God describes Satan's malice to His Son. God knows what he's (Satan) up to, and he knows that Satan will succeed in his attempts to tempt mankind.
Everyone – man and angels included – has a choice. If they didn't have a choice, their obedience to God would be a joke; it wouldn't be meaningful.
God stresses that predestination doesn't exist; both mankind, Satan, and the other rebel angels fell by their own choice: "they themselves decreed/ Their own revolt, not I" (3.116-7).
Because mankind was deceived, he will find grace at some point. Satan and company will get nothing.
God's Son responds. He praises God's resolution regarding man (i.e., that he will have grace) because it simply isn't possible that Satan should win.
God responds, telling his Son that he's read his mind exactly. Some men will be saved, but not because of their own will but because of God's grace.
God says everyone will have the ability to hear his call; he'll implant a conscience in them, which will help them achieve grace, Heaven, or whatever safely.
But wait, what about all of man's sins? They have no way of making up for those, unless someone will become mortal and die for their sins. Any volunteers?
Heaven stands "mute." Nobody wants to make the sacrifice. This could have been the end for mankind if the Son hadn't stood up.
He'll do it; he'll become mortal and die for man's sins.
The Son says he knows he'll be giving up a lot in Heaven, but he also knows that he won't really die (he's immortal after all).
He'll rise from the dead, defeat Satan and death itself, and lead Hell captive. Then he'll return to Heaven.
God responds to the Son, saying essentially "thank God for you my Son, otherwise man would have been toast."
The entire human race will be saved through the intercession of his Son, and through him only.
The Son won't degrade himself by becoming a man, says God; so great a sacrifice will do nothing but exalt him.
Moreover, He will then make his Son sole ruler of the universe. "All knees to thee shall bow, of them that bide / In Heaven, or Earth, or under earth in Hell" (3.321-322).
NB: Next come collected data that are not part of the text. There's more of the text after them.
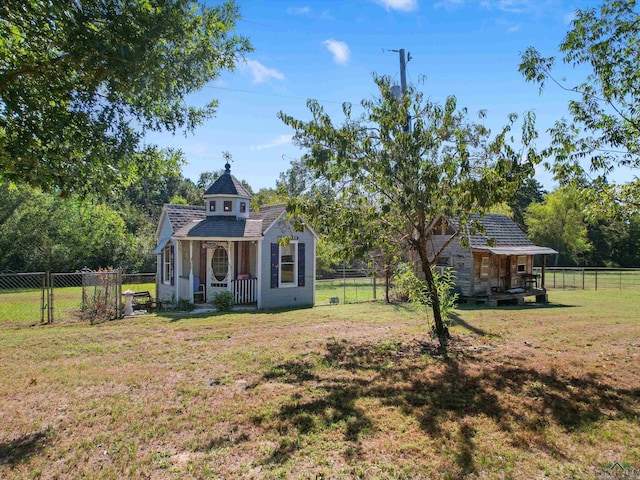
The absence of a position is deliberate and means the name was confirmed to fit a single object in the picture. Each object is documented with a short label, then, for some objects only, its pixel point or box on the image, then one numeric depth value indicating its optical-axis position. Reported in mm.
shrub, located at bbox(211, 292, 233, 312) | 14598
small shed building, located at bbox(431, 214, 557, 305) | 18516
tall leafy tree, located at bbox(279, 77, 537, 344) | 7078
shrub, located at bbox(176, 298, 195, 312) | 14789
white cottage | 15531
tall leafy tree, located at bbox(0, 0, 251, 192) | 5191
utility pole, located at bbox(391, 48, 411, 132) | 13758
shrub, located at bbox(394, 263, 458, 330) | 8922
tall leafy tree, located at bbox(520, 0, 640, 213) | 6871
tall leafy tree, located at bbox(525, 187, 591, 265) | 43812
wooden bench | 15336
God continues, saying that eventually there will be a Last Judgment ("doom") when the Son will send some people to Hell and some to Heaven.
After that, Hell will be closed off completely, the earth will be burned, and a new Heaven and earth will emerge.
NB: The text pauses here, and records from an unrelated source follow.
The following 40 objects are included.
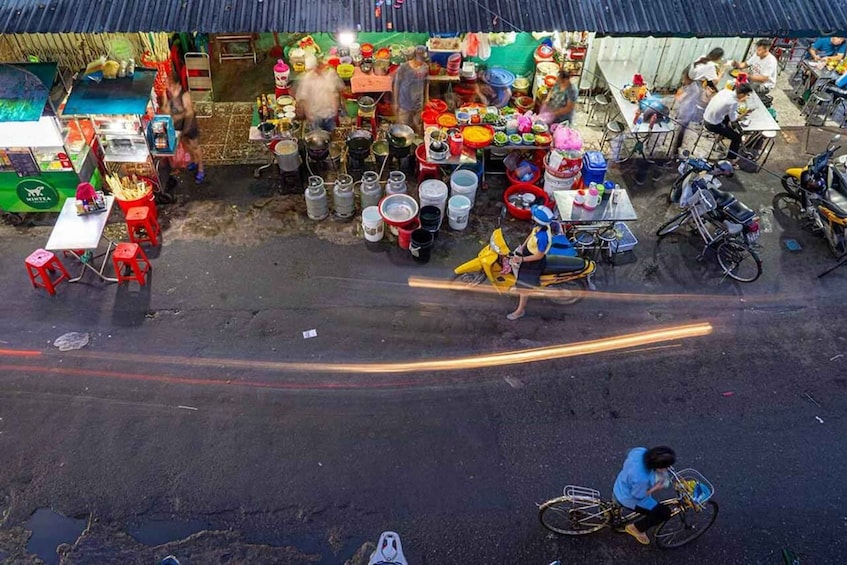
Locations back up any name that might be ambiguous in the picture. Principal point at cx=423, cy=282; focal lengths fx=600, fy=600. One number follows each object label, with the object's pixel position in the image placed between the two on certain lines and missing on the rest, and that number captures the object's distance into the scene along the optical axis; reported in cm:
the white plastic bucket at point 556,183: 1019
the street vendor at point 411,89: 1098
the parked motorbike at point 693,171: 979
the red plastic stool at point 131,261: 875
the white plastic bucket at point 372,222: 961
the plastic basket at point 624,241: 968
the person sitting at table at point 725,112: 1074
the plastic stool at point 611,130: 1180
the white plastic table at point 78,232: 861
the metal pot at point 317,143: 1080
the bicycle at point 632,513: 610
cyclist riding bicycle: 559
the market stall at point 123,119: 957
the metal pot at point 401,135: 1078
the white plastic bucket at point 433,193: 986
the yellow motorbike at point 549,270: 879
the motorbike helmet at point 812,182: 1019
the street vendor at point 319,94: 1089
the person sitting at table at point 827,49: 1322
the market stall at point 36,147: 902
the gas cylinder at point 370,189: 1007
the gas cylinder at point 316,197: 995
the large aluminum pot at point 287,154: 1030
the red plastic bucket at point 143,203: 951
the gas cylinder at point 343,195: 1003
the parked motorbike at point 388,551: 559
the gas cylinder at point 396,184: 1005
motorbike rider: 809
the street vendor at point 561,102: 1066
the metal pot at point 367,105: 1145
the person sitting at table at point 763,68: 1180
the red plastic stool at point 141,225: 930
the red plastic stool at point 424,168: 1035
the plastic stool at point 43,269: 862
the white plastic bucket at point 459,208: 987
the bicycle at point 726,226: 934
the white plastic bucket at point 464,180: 1013
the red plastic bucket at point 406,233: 958
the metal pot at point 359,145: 1097
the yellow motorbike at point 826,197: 980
All Heaven resounds with hymns of praise, cheering, and "jubilee." The angels bow down before God's and the Son's thrones, before picking up their harps and making music.
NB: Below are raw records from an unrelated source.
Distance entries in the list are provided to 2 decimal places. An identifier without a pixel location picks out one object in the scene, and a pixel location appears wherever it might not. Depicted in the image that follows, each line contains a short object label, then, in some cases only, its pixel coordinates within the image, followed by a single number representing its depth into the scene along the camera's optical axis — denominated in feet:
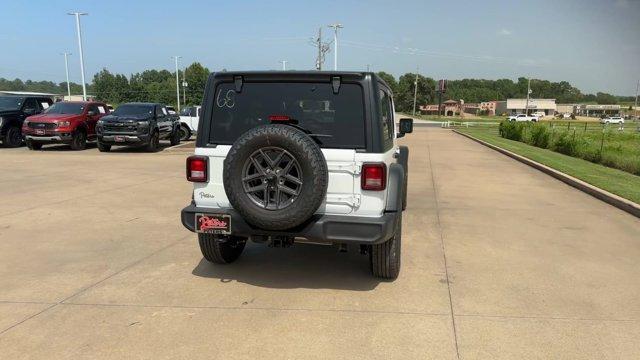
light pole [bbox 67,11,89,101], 126.97
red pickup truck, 55.62
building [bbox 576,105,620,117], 499.10
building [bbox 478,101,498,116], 495.00
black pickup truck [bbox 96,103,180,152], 54.75
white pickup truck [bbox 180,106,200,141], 76.48
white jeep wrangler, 12.89
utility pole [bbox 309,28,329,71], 174.88
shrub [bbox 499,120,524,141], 94.32
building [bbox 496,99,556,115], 440.45
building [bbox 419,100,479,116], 462.23
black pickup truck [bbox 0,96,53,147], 60.39
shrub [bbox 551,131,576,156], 64.05
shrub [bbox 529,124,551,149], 75.97
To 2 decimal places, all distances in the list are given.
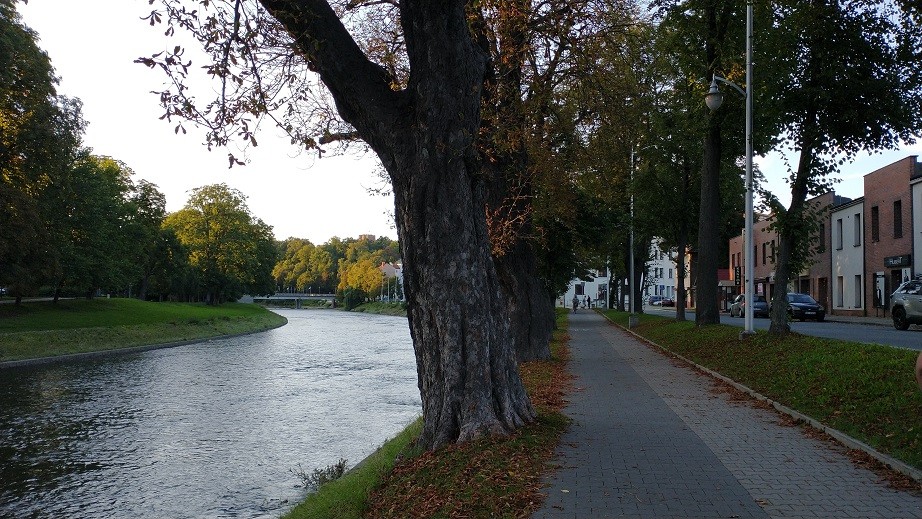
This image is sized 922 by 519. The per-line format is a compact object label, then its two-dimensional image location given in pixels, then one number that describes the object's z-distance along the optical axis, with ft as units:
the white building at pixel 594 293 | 370.96
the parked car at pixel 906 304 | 88.69
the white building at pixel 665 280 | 383.69
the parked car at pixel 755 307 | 150.92
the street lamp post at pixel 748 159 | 61.26
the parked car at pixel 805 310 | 128.77
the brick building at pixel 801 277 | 168.14
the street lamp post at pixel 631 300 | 123.59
The narrator tells us that the Son is God's agent; it was through the Son that he created the universe and through him that he defeated the rebel angels.
Meanwhile, Satan emerges from Chaos at the outer edge of the created universe.
He's like a vulture in the Himalayas who can't find any food so he goes in search of more fertile pastures but then stops off in a barren region.
From his position he can see Heaven's gate – it is made with diamonds, gold, and other jewels – and a set of stairs that go from the created universe up to Heaven.
At the bottom of the stairs is a portal that opens into the universe; Satan looks through the portal, almost as if he had been hiking all night and finally got to the top of a hill from which he could see an entire land or city, glistening in the dawn's light.
Satan doesn't stick around to enjoy the view but flies right through the portal. He lands on the sun! It's really bright – "beyond expression bright" – and colorful.
Satan looks around the universe – it's always sunny, no shade yet. He sees an angel in the sun with his back turned and a tiara on his head. He looks busy, or at least as if he's thinking deeply.
Satan quickly changes his appearance; he turns into a young Cherub (a different order of angel) and approaches the angel, who turns around when he hears Satan approaching.
It's Uriel, one of the seven angels who stand closest to God's throne. Satan addresses him, saying he wants to check out God's new creation. He asks him which planet is man's.
Uriel – who can't tell he's being duped – responds to Satan, saying there's nothing wrong with wanting to see God's creations.
Uriel himself saw the world created; he points out the location of Paradise (i.e., the Garden of Eden) for Satan, who thanks him and heads towards the earth, landing on Mt. Niphates.